**WORK INSTRUCTION:**
Set down every line of the records below, character for character and in the same order.

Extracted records
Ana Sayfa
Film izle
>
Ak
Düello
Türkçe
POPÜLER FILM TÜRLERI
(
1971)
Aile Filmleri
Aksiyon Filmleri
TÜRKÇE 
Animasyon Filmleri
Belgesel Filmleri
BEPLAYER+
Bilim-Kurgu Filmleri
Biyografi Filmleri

**WRITTEN ANSWER:**
Ana Sayfa
Film izle
>
Ak
Düello
Türkçe
POPÜLER FILM TÜRLERI
(
1971)
Aile Filmleri
Aksiyon Filmleri
TÜRKÇE 
Animasyon Filmleri
Belgesel Filmleri
BEPLAYER+
Bilim-Kurgu Filmleri
Biyografi Filmleri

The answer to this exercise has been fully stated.